Run programs overnight (HTCondor)
HTCondor is a system designed for High Throughput Computing in College computer rooms. The system allows you to submit a job (a program written in C, Fortran or Matlab or a simulation using Abaqus or StarCCM) to a central queue. It then takes jobs from the queue and finds a free computer to process the job. Once the job is completed, the results are returned to the central server and you are sent an email to let you know that your results are ready.
Applications other than those mentioned above are supported. If the software can be run from the cmd line then it should be possible to process using HTCondor. To add other applications, contact the HTCondor team: firstname.lastname@example.org.
HTCondor uses an algorithm to prioritise requests. Find out more: HTCondor algorithm.
Prepare and submit your file
- You must write your code so that it doesn’t need any user interaction. For example, if you have written code that asks for input when the program starts (perhaps the name of a data file, number of iterations, location for output), you need to edit your code so that the program can get this information another way. The variables in your code must be set to run silently.
- Programs and data files are uploaded using a web browser and it is usually not possible to upload a single file of more than 2GB on web browsers.
- Submit jobs to the queue: https://htcondor.cc.ic.ac.uk.
Length of run
Your code will be run on a College computer when it's not being used by another user. Typically, this will happen at night time so run times of 6-12 hours will cause no problem. If you think your code may need to run for longer than this then you should make sure that you use checkpointing or split your job into smaller programs.
The HTCondor scheduler keeps track of every job. If someone reboots a computer running your code then the scheduler will re-submit that job to another machine. It will keep doing this until the job exits properly.

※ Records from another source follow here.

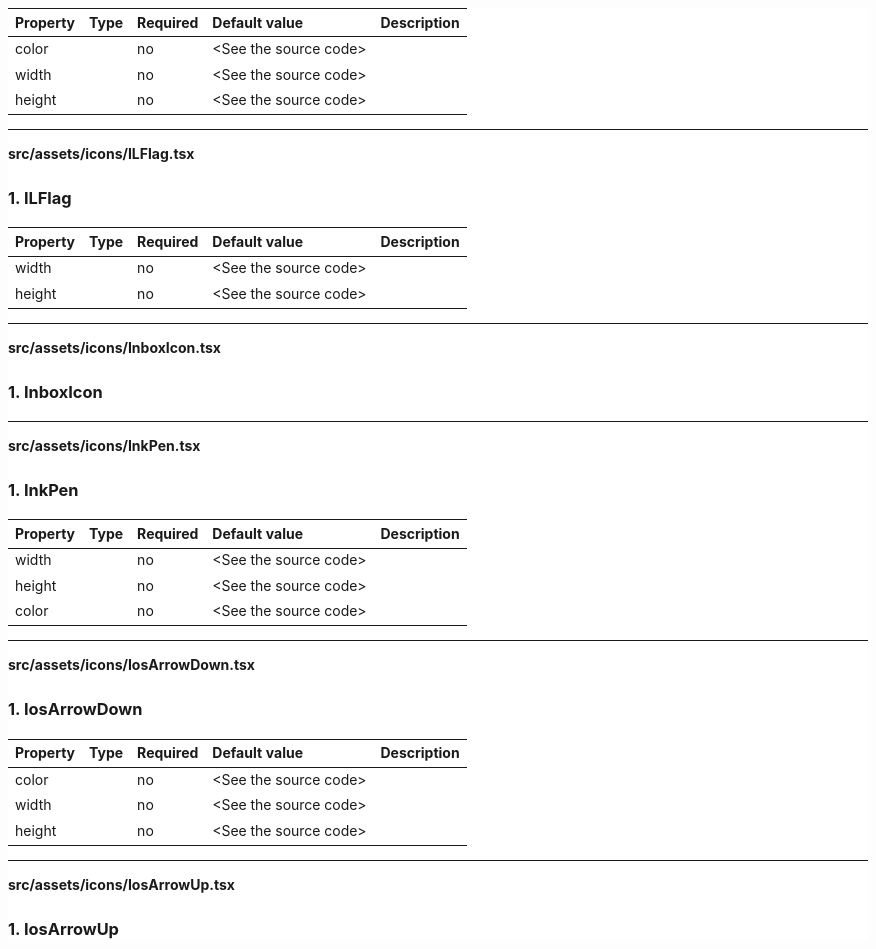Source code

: 

Property | Type | Required | Default value | Description
:--- | :--- | :--- | :--- | :---
color||no|&lt;See the source code&gt;|
width||no|&lt;See the source code&gt;|
height||no|&lt;See the source code&gt;|
-----
**src/assets/icons/ILFlag.tsx**

### 1. ILFlag




Property | Type | Required | Default value | Description
:--- | :--- | :--- | :--- | :---
width||no|&lt;See the source code&gt;|
height||no|&lt;See the source code&gt;|
-----
**src/assets/icons/InboxIcon.tsx**

### 1. InboxIcon




-----
**src/assets/icons/InkPen.tsx**

### 1. InkPen




Property | Type | Required | Default value | Description
:--- | :--- | :--- | :--- | :---
width||no|&lt;See the source code&gt;|
height||no|&lt;See the source code&gt;|
color||no|&lt;See the source code&gt;|
-----
**src/assets/icons/IosArrowDown.tsx**

### 1. IosArrowDown




Property | Type | Required | Default value | Description
:--- | :--- | :--- | :--- | :---
color||no|&lt;See the source code&gt;|
width||no|&lt;See the source code&gt;|
height||no|&lt;See the source code&gt;|
-----
**src/assets/icons/IosArrowUp.tsx**

### 1. IosArrowUp
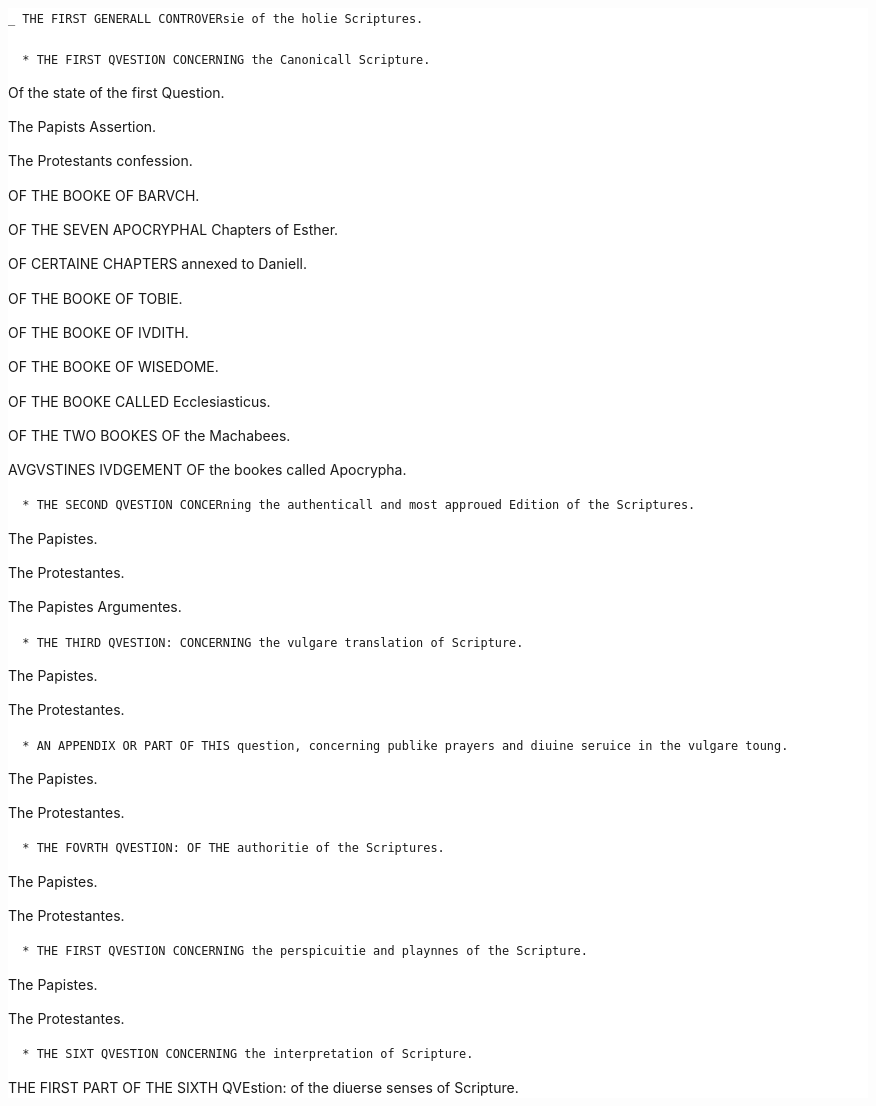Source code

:     _ THE FIRST GENERALL CONTROVERsie of the holie Scriptures.

      * THE FIRST QVESTION CONCERNING the Canonicall Scripture.

Of the state of the first Question.

The Papists Assertion.

The Protestants confession.

OF THE BOOKE OF BARVCH.

OF THE SEVEN APOCRYPHAL Chapters of Esther.

OF CERTAINE CHAPTERS annexed to Daniell.

OF THE BOOKE OF TOBIE.

OF THE BOOKE OF IVDITH.

OF THE BOOKE OF WISEDOME.

OF THE BOOKE CALLED Ecclesiasticus.

OF THE TWO BOOKES OF the Machabees.

AVGVSTINES IVDGEMENT OF the bookes called Apocrypha.

      * THE SECOND QVESTION CONCERning the authenticall and most approued Edition of the Scriptures.

The Papistes.

The Protestantes.

The Papistes Argumentes.

      * THE THIRD QVESTION: CONCERNING the vulgare translation of Scripture.

The Papistes.

The Protestantes.

      * AN APPENDIX OR PART OF THIS question, concerning publike prayers and diuine seruice in the vulgare toung.

The Papistes.

The Protestantes.

      * THE FOVRTH QVESTION: OF THE authoritie of the Scriptures.

The Papistes.

The Protestantes.

      * THE FIRST QVESTION CONCERNING the perspicuitie and playnnes of the Scripture.

The Papistes.

The Protestantes.

      * THE SIXT QVESTION CONCERNING the interpretation of Scripture.

THE FIRST PART OF THE SIXTH QVEstion: of the diuerse senses of Scripture.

The HTCondor website shows a list of jobs being processed and those still in the queue. If you visit your job space on the server (link sent in your submission email), you will find a file giving information on the progress of your job.
Checkpointing means that your code saves the results (say) every 1,000 iterations. For example, let's say that your code has a loop which runs a million times. Your code is probably written so that the program starts with the loop counter set to 1 and stops when the counter reaches 1,000,000 and then releases its results.
Each time your program runs it checks to see if there's a saved state and, if it finds one, it starts from that point rather than starting again from the beginning. For some jobs you may have to split your code into multiple jobs, but for StarCCM you may need to use a coarser mesh or analyse a smaller part of the geometry in order to reduce computation time.
Once the job is completed, the results are returned to the central server and you are sent an email to let you know that your results are ready. Your results will be stored for seven days after the job completes. You will receive an email when the job is finished and another email two days before the files are deleted from the server.
Check the troubleshooting tips below for suggestions. If you are still having problems with your job(s), contact the HTCondor team: email@example.com.
Jobs stuck in the queue or terminating before completion
- When you upload your job to the server you will get an email which tells you where the job has been stored temporarily. If you look in that folder, you will see a number of other files get created. One will have the extension ".out" and another will have the extension ".log". The .out file contains any text which might be printed to the screen as the program runs and the .log file gives information about what HTCondor is doing with your job and any errors that have occurred. If you don't undertand them, contact the HTCondor team: firstname.lastname@example.org.
- If your job has been stuck in the queue for a long time, have a look at the global job queue because it's possible that there are lots of jobs in front of yours: https://htcondor.cc.ic.ac.uk/htcondor/systemqueue.aspx.
If you are still having problems with your job(s), contact the HTCondor team: email@example.com.
Compiled exe jobs
- If your compiled program doesn't give the results you expect, check to make sure that you have uploaded all the resources you need (for example, if you are running a program which processes a data file, you must upload it).
- If it appears to run but you don't get any results, check your code. Where is it trying to put the results? Don't specify a path for any output files, because you don't know which computer will run the code and it will also not be able to access your H: drive, for example.
- One way to check what's going on is to copy all the files from the HTCondor server folder to your own machine and run the command there. You may see any errors or messages which will help you to diagnose what's going on.
- Matlab jobs must run without any user prompts and, critically, the final line of your main .m file must be exit. If you don't have that there , Matlab will never terminate and you won't get any results.
- If you want to troubleshoot, you can copy all the files from the HTCondor server folder to your own machine, open a command prompt, change to the folder where you've saved the files and run the command runmatlab.cmd. This will run Matlab and your job and you should be able to see what's going on.
While the job is running you will see the .log and .out files appear in the folder on the HTCondor server. These will give you information about the job's progress.